В ее окно со свистом влетела пуля, прожужжала пчелой и швырнула ему в лицо горсть щепок. Оба вздрогнули. Антанас, улыбнувшись, отряхнулся, но улыбка получилась грустной, и Рива подумала: "Мы делаем ошибки, хоть не имеем права ошибаться. Надо было уйти в другое место. Мы же знали, что рано или поздно это случится. Мы сделали большую ошибку. И видно, ошиблись еще где-то, раз они пронюхали, что мы здесь. Пройдет время, и другие узнают об этом, а пока что мы сидим друг перед другом и сами не знаем, где, когда и как совершили еще одну ошибку".

"Задержись они на три дня, — думал Антанас, — им бы уже не найти нас: мы бы спокойно жили на другом конце города и опять вместе с Ривой и другими ребятами ходили на операции".

— Как ты думаешь, наши скоро сумеют уйти в лес? — спросила она.

— Аба предлагает первым делом вывести молодежь.

— В гетто много оружия.

— Все равно всех сразу не уведешь. Лес еще надо завоевать. В трех землянках не больно-то попартизанишь. Понимаешь? Да и гетто тоже надо охранять. Им там трудно. Им слишком трудно. Если бы Митенберг был жив…

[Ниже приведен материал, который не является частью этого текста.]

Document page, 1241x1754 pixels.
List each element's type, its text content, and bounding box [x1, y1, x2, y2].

Да, если бы Митенберг был жив…

Она вспомнила Гирша Митенберга и вся сжалась.

Думать не хотелось, а все-таки она думала…

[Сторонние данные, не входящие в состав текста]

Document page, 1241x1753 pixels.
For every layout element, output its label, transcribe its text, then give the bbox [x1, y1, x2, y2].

Гирша схватили в гетто, но ему удалось бежать. Его искали на всех улочках, по всем домам, но не нашли.

Тогда Шогер вызвал войска, оцепил гетто и сказал:

— Если Митенберг не явится, я сровняю гетто с землей. Подпольный комитет во главе с самим Гиршем заседал пять часов подряд, и было решено, что он должен пожертвовать собой. Гирш вышел к воротам гетто и сдался. Его замучили в застенках гестапо.

— Антанас, почему я вспоминаю только наши ошибки?

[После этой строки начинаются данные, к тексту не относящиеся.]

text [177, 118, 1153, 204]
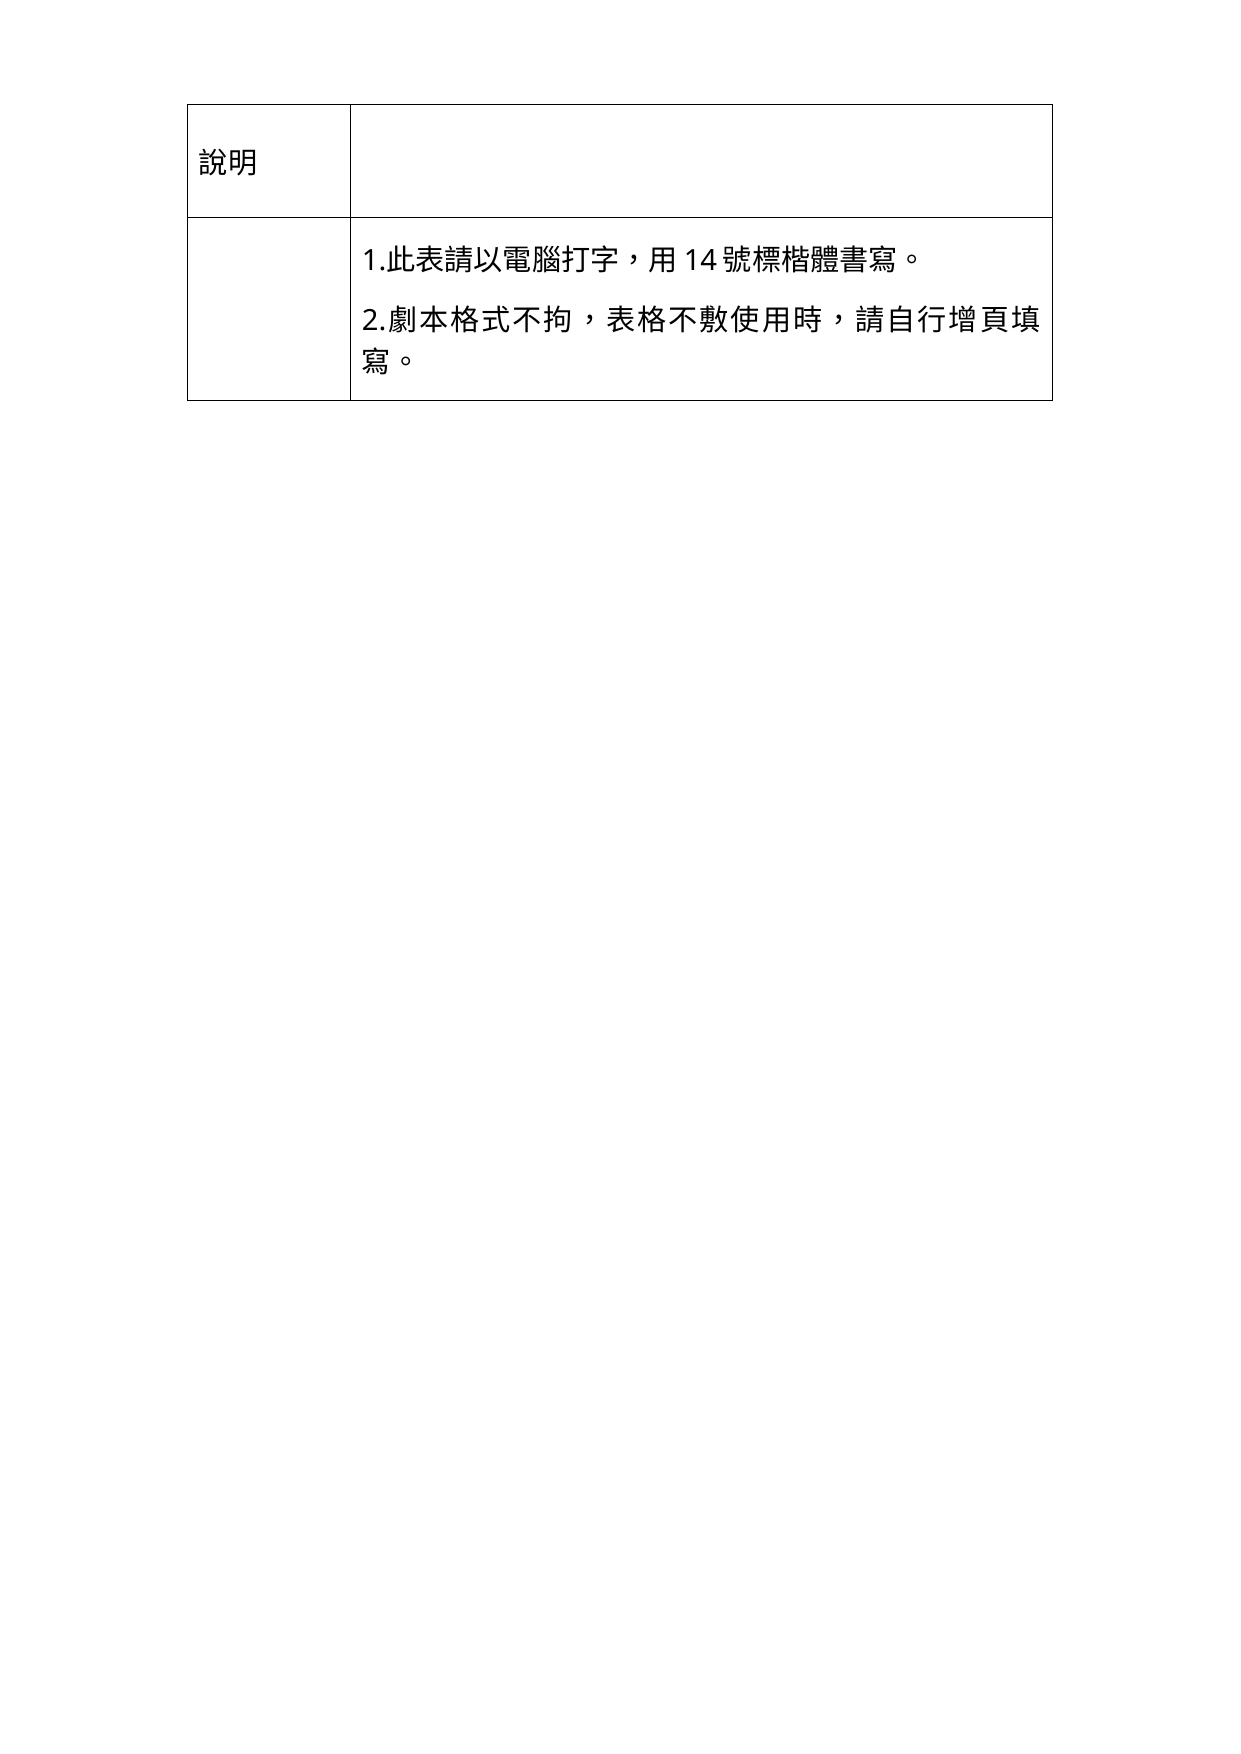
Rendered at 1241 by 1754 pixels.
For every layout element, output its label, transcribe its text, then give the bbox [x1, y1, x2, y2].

— Мы не хотим, чтобы другие повторяли их, — ответил он.

— Да… Конечно… Никто не имеет права так ошибаться.

— Да… Конечно…

Рива застонала.

Он посмотрел на Риву. Ее рука была в крови.

— Сиди, — сказала она, — я не от этого, просто царапина, это было раньше.

Он снова сел.

"Если сдаться живьем, может, посчастливится бежать. Пускай не обоим, важно, чтобы ей удалось. Ей надо бежать… Она должна остаться в живых. Она обязательно убежит… Может быть, оставаться здесь- тоже ошибка?"

Рива посмотрела в потемневшие глаза Антанаса и покачала головой.

"Их много. Нам не убежать. Сейчас не время думать об этом. Мы будем сражаться долго, до последнего. Правда, Антанас? Мы отдыхаем, нам совсем не плохо сейчас. Ты лучше послушай: я вижу лицо моего отца. Он как старое, могучее дерево — стоит, крепко упершись корнями в землю. Нет больше Ины, нет уже Рахили, Баси, Касриэла — это мои сестры и брат. А он стоит. Теперь не станет меня… Нет, не в этом дело. Дерево будет стоять. Только еще одной ветвью меньше. Видишь, Антанас. Он стар, а мы молоды. Ему труднее. Мы сейчас отдыхаем, разговариваем друг с другом. И нам не так уж плохо. А ты думаешь о том, о чем не нужно, совсем не нужно думать…"

Антанас улыбнулся.

— Я не знаком с твоим отцом, — сказал он.

— Он уже немолод. У него борода, как у тебя, только побольше и седая.

Они снова замолчали.

Ему вдруг пришло в голову, что надо спросить Риву, успела ли она сообщить Гите про новый немецкий пулемет, который они зарыли на берегу Вилки, спрятав обернутый тряпкой замок в дупло старой липы. Он должен был спросить, но боялся. Если не успела, все равно ведь уже ничего не исправишь, и лучше не напоминать.

По ее лицу блуждала улыбка.

"Может быть, она все-таки сказала Гите? Хотя кто знает, где сейчас ее мысли…"

Антанас молчал. Ему было достаточно того, что ее лицо просияло.

Теперь в его окно, прожужжав пчелой, влетела пуля и осыпала Риву серой пылью, но стоило ли обращать внимание на пыль?!

"Ты понимаешь, чему я радуюсь? Вижу, что не понимаешь. А я думаю о тебе, мне хорошо оттого, что я знаю тебя так давно, уже целый месяц, тридцать дней. Оттого что в тот раз, когда мы встретились, ты открыл какую-то калитку и вывел меня со двора электростанции, потом пошел со мной, мы шли вместе и вместе видели с Трехкрестовой горы, как взлетела на воздух электростанция, видели первое пламя, зажженное мстителями гетто, и ты сказал:

— За Гирша Митенберга…

И снял шапку.

А я взяла и поцеловала твою руку.

Потом мы шли куда-то, ты долго вел меня задами, пока не привел в этот домик на берегу быстрой речки, которая день и ночь журчит, все гонит и гонит свои воды, слышно даже сейчас, когда мы сидим и смотрим друг на друга".